● PROBLEMS AND TASKS:
**A.** According to the speech on small boat crossings, how many crossing attempts have been stopped in partnership with French counterparts?
**B.** Write a continuation of the speech on small boat crossings, picking up right after its final sentence.

● READING TEXT:
==*==

It is important to remind the House of the wider context, and in particular the events that have brought us here today. In the years before the general election, the number of people arriving in the United Kingdom illegally, particularly via small boats across the channel, rocketed. The dismal consequences of that abject failure to secure our country’s borders are grimly familiar to us all: individuals risking their lives to come here via dangerous means, criminal gangs growing rich from the proceeds of organising those journeys, community cohesion placed under severe strain, and public trust in the state’s ability to perform one of its most basic functions shredded.
Over the last two years this Government have taken concerted action to turn the situation around. We have begun by implementing major asylum reforms to reduce the incentives that draw people to this country. We have cut overall asylum costs by nearly £1 billion, while asylum decision making, which effectively ground to a halt under the previous Government, is at a 24-year high. More foreign criminals and illegal migrants are being removed than at any time in many years, and in partnership with our French counterparts we have stopped more than 44,000 crossing attempts. We have also put in place a groundbreaking scheme that means that small boat arrivals can, for the first time, be returned to France.

==*==

● DATA UNDER STUDY:
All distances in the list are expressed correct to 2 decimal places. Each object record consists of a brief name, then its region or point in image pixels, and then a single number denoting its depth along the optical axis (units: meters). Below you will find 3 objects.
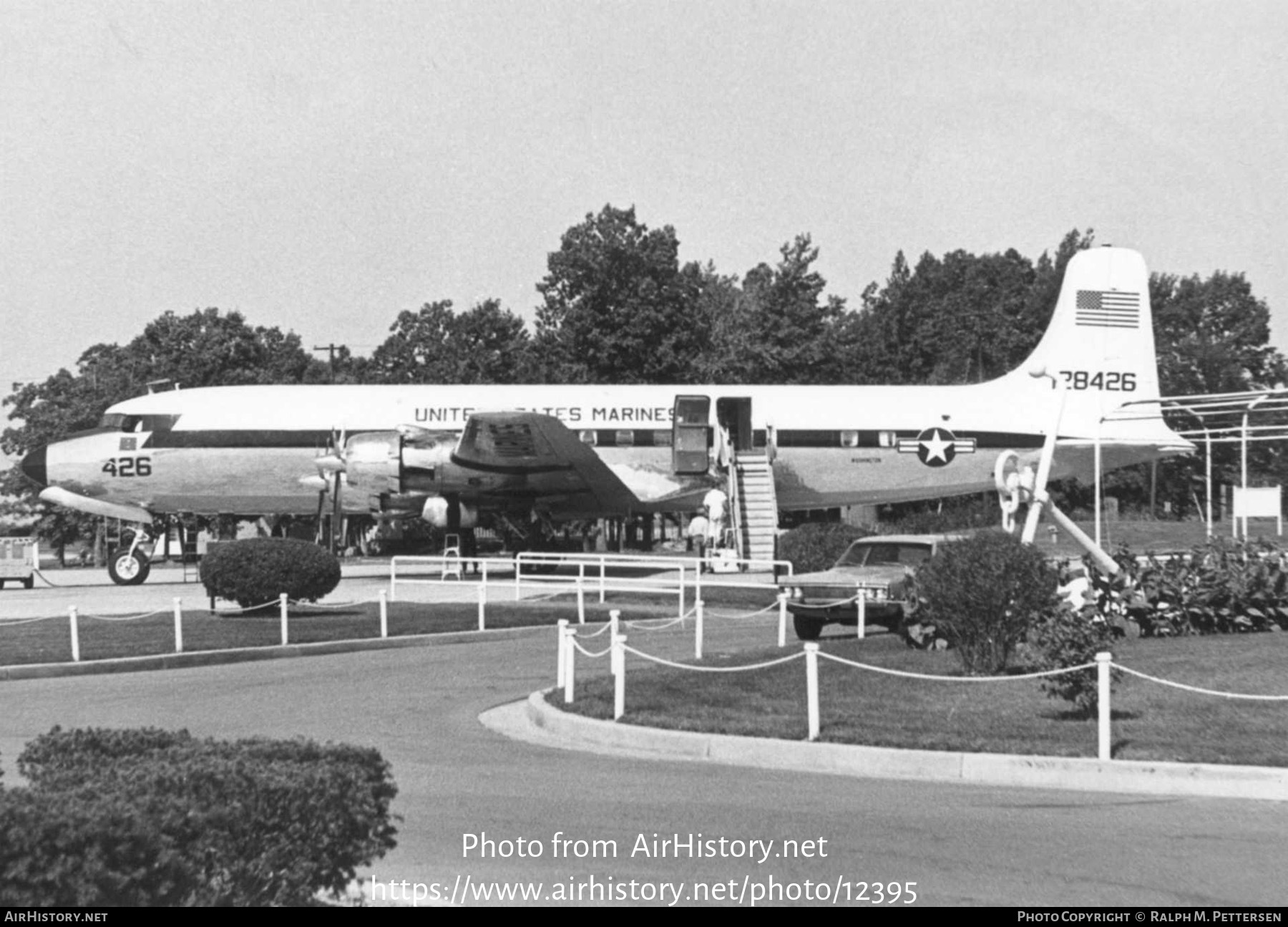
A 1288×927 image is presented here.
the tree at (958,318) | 86.25
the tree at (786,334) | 78.06
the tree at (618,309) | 75.19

==*==

● ANSWERS BELOW:
**A.** More than 44,000.

**B.**
All that work is important and it is making a difference. However, perhaps the most totemic and tangible manifestation of the failing system that we inherited is the continued use of hotels to house asylum seekers. That issue has, quite understandably, been a source of widespread concern and anger. The Government recognise those frustrations, and we share them. Hotels ought to be local assets serving their communities, not propping up the asylum accommodation system. When hotels are used for that purpose, there are significant implications for local services, community cohesion and public safety. Clearly, that unsuitable, unsustainable and costly practice must be stopped, which is why this Government made a commitment to end the use of asylum hotels in this Parliament. We are well on track to deliver on that aim.
In April we announced that 11 asylum hotels had been closed and given back to local communities. We were clear at that point that more would follow in the subsequent weeks, and so that has proved, with a further 20 now having closed. That means that just under 170 asylum hotels remain in use, which is a reduction of more than half compared with the peak of around 400 under the previous Government. The number accommodated in hotels has also seen a significant fall from 56,000 in 2023, to around 21,000 now. Progress is being made but we must go further, and that means scaling up our use of larger, more basic facilities.
There are currently two such sites in operation: Wethersfield in Essex and Crowborough in East Sussex. Those sites began housing asylum seekers in 2023 and January this year respectively. Across both sites there is, at present, capacity to accommodate up to 1,340 individuals, with additional contingency capacity at Wethersfield of 400. In the meantime, work has continued to identify further viable locations.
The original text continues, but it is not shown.